Una mail partita per errore, dice l'azienda, che però racconta bene la gestione ferocemente impersonale di un piccolo esercito di lavoratrici e lavoratori presi nella spirale del sistema a cottimo, ai quali si chiede molto e non si dà abbastanza: dietro numeri, veicoli, tragitti e consegne ci sono persone, con le loro storie, le loro difficoltà e i loro bisogni, con l'impegno profuso quotidianamente per fare bene il lavoro richiesto e per darsi un domani.


Di fronte all'ennesima tragedia il sindacato ribadisce la richiesta, già ampiamente formulata, di inquadrare la figura del rider all'interno di un contratto collettivo nazionale, che garantirebbe le tutele necessarie, a partire dalla salute e la sicurezza di questi lavoratori.

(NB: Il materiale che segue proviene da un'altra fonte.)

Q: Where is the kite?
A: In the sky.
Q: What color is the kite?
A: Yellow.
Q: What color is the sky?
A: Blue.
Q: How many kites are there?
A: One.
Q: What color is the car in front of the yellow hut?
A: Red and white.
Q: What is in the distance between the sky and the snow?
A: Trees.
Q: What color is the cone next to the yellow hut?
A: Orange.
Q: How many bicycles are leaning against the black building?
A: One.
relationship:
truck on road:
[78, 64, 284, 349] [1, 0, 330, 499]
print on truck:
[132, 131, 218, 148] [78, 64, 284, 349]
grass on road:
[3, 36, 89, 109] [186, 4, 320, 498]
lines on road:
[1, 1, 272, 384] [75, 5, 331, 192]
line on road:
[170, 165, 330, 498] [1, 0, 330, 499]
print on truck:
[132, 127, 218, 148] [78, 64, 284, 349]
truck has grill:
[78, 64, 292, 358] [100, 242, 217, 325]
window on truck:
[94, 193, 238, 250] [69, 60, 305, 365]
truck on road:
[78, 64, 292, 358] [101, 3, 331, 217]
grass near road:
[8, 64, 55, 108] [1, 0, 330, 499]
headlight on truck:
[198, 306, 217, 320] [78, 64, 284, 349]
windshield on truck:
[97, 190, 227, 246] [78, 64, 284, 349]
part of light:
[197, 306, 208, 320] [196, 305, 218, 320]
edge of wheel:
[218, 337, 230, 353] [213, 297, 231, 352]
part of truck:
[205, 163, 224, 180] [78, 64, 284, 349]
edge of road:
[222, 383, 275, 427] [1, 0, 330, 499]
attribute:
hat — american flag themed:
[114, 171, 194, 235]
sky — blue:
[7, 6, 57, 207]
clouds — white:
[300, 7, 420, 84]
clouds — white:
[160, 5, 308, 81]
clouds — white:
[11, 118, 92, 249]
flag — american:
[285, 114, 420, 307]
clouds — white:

"Quello di Sebastian è solo l'ultimo dei casi in cui è risultata evidente la mancanza di una adeguata formazione, e attenzione, sui temi della sicurezza - spiega Jacopo Dionisio, Filcams Cgil nazionale - una lacuna che discende dall'organizzazione del lavoro, da come gli algoritmi programmati dalle società di food delivery gestiscono il rapporto con i collaboratori, spingendoli ad effettuare le consegne a un ritmo frenetico ed esponendoli così al rischio di incidenti".

La retribuzione a cottimo è poi una ulteriore spinta a correre, per mettere insieme un salario dignitoso: il rider corre, lungo i tracciati disposti dall'azienda, che resta al riparo da norme e responsabilità, lasciando rischi e incertezze a carico esclusivo dei lavoratori.


Fatta eccezione per JustEat e poche altre piccole aziende che applicano il contratto della logistica, collaborazione occasionale e partita iva sono le modalità prevalenti nei rapporti di lavoro e l'unica forma contrattuale utilizzata nei restanti casi è un accordo non rappresentativo sottoscritto da Assodelivery, "che noi abbiamo contestato - aggiunge Dionisio - perché non risolve assolutamente i nodi di questa professione". 

Alla mancanza di sicurezza si somma poi l'estrema precarietà di un lavoro nel quale l'arruolamento è rapido quanto la risoluzione del rapporto, un ciclo continuo senza approdi e certezze, che fa leva sul bisogno di lavorare e sfrutta questa disponibilità attraverso un'organizzazione pressante e un regime retributivo che forza all'accumulo veloce: necessità, sfruttamento e rischio sono la miscela esplosiva di una relazione di lavoro che deve essere a tutti i costi normata e regimentata.

"L'unica prospettiva accettabile si trova nell'applicazione di un contratto collettivo nazionale, che porti garanzie, tutele e sicurezza", conclude il funzionario Filcams. Una battaglia che il sindacato continuerà a portare avanti, al fianco delle lavoratrici e dei lavoratori che sono scesi ieri in piazza Sant'Ambrogio, a Firenze, e delle migliaia di fattorini che tengono in piedi il sistema delle consegne nel resto del paese.